Majeed promised the reporter that Asif and Amir would deliver three no-balls at specific points during the Lord's test. The no-balls were bowled as promised, with the probability of someone predicting this by chance estimated by a cricket statistician as 1.5 million to one.
Butt and Asif denied any involvement in the plot but were convicted of conspiracy to cheat and conspiracy to accept corrupt payments, the Press Association reported.
SAME CHANGES
Amir admitted the same charges in September but his guilty plea could not be revealed until the end of the trial of his team-mates.
Butt, appointed Pakistan's captain during last year's tour of England, told the court the agent asked him to rig parts of crunch games at the 2010 Twenty20 World Cup and last summer's Test series, but he had ignored the requests.
Butt, who made his Test debut for Pakistan in 2003 and has played 33 Test matches and 78 One-Day Internationals, admitted he did not fulfill his duty to inform the cricketing authorities about the corrupt approach.
The guilty verdicts came on the day Butt's wife Gul gave birth to their second son in Lahore.
"It is a day of sadness and happiness for us," Butt's father Zulfiqar Butt said.
"We are shocked by this verdict and will fight to the end. But at the same time God has given us a new life."
Asif was first selected for Pakistan in 2005 and has represented his country in 23 Tests and 38 One-Day Internationals. He declined to answer reporters' questions as he left court.
"This is a case of cheating, pure and simple," said Detective Chief Supt. Matthew Horne after the verdict.

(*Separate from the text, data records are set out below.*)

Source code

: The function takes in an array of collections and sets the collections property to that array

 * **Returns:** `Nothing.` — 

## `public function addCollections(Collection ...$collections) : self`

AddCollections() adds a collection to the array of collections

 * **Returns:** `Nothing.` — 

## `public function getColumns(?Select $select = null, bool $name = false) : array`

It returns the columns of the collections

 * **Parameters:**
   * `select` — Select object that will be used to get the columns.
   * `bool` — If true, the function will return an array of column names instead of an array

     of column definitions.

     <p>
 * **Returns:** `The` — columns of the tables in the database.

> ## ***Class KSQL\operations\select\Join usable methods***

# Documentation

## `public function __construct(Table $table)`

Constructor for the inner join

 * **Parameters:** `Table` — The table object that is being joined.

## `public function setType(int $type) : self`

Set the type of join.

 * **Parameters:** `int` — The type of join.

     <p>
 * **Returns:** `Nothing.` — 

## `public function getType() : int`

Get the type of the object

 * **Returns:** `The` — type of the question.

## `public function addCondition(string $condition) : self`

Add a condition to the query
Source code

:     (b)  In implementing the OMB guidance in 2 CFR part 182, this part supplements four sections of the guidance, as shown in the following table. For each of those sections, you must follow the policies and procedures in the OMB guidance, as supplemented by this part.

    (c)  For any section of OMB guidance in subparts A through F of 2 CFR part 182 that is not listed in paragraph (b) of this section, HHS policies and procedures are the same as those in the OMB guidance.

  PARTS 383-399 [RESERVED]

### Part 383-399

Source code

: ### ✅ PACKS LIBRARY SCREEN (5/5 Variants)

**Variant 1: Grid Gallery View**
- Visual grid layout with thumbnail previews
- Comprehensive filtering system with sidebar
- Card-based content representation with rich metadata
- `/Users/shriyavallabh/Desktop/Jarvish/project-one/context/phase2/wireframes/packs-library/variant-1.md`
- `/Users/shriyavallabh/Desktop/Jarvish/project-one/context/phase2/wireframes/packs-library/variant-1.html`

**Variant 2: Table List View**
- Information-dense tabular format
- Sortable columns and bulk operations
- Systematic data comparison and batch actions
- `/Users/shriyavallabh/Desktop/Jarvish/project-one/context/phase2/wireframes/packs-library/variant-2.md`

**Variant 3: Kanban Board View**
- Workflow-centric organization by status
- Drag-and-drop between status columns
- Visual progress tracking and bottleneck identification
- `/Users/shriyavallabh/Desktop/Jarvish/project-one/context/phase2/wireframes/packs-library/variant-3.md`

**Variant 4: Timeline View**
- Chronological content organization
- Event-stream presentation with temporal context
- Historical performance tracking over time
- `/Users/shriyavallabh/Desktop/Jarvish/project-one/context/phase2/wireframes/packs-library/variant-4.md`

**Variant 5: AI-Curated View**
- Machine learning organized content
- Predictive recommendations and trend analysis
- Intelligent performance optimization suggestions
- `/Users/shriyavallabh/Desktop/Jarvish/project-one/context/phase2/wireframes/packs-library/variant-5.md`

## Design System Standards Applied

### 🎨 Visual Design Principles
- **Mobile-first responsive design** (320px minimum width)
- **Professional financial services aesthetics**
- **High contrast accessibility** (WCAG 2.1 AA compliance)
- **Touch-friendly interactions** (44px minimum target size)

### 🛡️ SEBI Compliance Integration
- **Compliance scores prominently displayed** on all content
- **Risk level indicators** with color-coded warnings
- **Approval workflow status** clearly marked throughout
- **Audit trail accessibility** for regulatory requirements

"The defendants have let down the cricketing world, their fans and the hard working people that buy tickets to watch," he told reporters.
"I am not sure these men really appreciated how much they were admired by cricket fans; they were role models to countless children around the world and have betrayed their trust."
The England and Wales Cricket Board (ECB) reiterated its policy of zero tolerance in respect of corruption in sport.
"The ECB will make no comment on the court cases of Salman Butt and Mohammad Asif, but hopes that such criminal actions will act as a strong deterrent to support the eradication of such activity in sport," it said in a statement.